New Rochelle, NY, March 14, 2013A woman's health status before pregnancy is critical for the health and wellbeing of the fetus and mother-to-be. The U.S. Centers for Disease Control and Prevention (CDC) has set Healthy People 2020 national objectives for women of reproductive age, and young women are making important gains toward achieving some of those health goals, while some trends are less encouraging, as reported in a study published in Journal of Women's Health, a peer-reviewed publication from Mary Ann Liebert, Inc., publishers. The article is available free on the Journal of Women's Health website at http://www.liebertpub.com/jwh.

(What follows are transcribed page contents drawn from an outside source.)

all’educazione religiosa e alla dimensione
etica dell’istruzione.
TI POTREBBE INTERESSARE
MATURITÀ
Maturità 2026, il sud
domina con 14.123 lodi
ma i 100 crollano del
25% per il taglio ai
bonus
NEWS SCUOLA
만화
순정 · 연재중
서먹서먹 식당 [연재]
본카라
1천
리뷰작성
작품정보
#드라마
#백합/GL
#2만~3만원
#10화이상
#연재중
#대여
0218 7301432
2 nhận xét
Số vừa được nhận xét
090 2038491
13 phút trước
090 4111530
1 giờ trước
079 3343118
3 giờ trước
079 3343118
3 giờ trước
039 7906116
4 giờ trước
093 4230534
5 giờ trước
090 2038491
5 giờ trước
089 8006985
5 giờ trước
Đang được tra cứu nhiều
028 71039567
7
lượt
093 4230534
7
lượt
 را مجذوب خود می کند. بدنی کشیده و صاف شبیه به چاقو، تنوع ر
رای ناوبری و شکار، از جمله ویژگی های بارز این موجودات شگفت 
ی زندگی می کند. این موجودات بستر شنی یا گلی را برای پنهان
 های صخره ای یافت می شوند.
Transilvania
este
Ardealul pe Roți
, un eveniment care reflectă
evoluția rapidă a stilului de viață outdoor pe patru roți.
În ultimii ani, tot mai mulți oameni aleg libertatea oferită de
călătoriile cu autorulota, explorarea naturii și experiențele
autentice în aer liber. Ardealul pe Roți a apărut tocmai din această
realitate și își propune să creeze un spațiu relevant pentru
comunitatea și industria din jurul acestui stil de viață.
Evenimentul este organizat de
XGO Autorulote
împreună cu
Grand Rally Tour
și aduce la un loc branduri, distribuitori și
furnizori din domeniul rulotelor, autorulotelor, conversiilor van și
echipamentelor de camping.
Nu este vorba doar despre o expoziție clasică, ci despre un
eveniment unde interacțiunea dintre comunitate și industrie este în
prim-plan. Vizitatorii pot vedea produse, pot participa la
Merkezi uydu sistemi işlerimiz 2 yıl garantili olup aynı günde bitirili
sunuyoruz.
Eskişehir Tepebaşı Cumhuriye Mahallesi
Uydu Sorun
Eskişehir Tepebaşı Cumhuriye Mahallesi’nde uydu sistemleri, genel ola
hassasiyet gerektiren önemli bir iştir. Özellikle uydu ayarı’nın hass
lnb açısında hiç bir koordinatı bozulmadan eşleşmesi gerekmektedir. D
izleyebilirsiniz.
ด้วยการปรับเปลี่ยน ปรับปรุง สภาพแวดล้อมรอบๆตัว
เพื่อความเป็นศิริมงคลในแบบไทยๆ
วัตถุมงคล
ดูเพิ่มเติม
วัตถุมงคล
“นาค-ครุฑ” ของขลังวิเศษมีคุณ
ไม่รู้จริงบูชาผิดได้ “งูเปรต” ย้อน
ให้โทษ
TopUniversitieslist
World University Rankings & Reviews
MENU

Pamela Xaverius, PhD and Joanne Salas, MPH, Saint Louis University School of Public Health and School of Medicine, MO, report substantial reductions in smoking and alcohol consumption (including drinking any alcohol and heavy drinking) among women in the U.S. ages 18-44 years. The authors analyzed data on preconception health indicators from over 500,000 women from all 50 states in the U.S. gathered between 2003-2010 from the Behavioral Risk Factor Surveillance System.
In the article "Surveillance of Preconception Health Indicators in Behavioral Risk Factor Surveillance System: Emerging Trends in the 21st Century," they also describe positive preconception health trends related to moderate or vigorous physical activity and a 68% increase in women having an influenza shot within the previous year. Health trends that have worsened and pose a potential threat to maternal and fetal health included binge alcohol drinking and having a chronic medical condition (e.g., diabetes, high blood pressure, asthma, or obesity).
"While the trends in smoking, alcohol use, and influenza prevention have improved, the worsening in binge drinking and chronic medical conditions among reproductive aged women are important concerns," says Susan G. Kornstein, MD, Editor-in-Chief of Journal of Women's Health, Executive Director of the Virginia Commonwealth University Institute for Women's Health, Richmond, VA, and President of the Academy of Women's Health.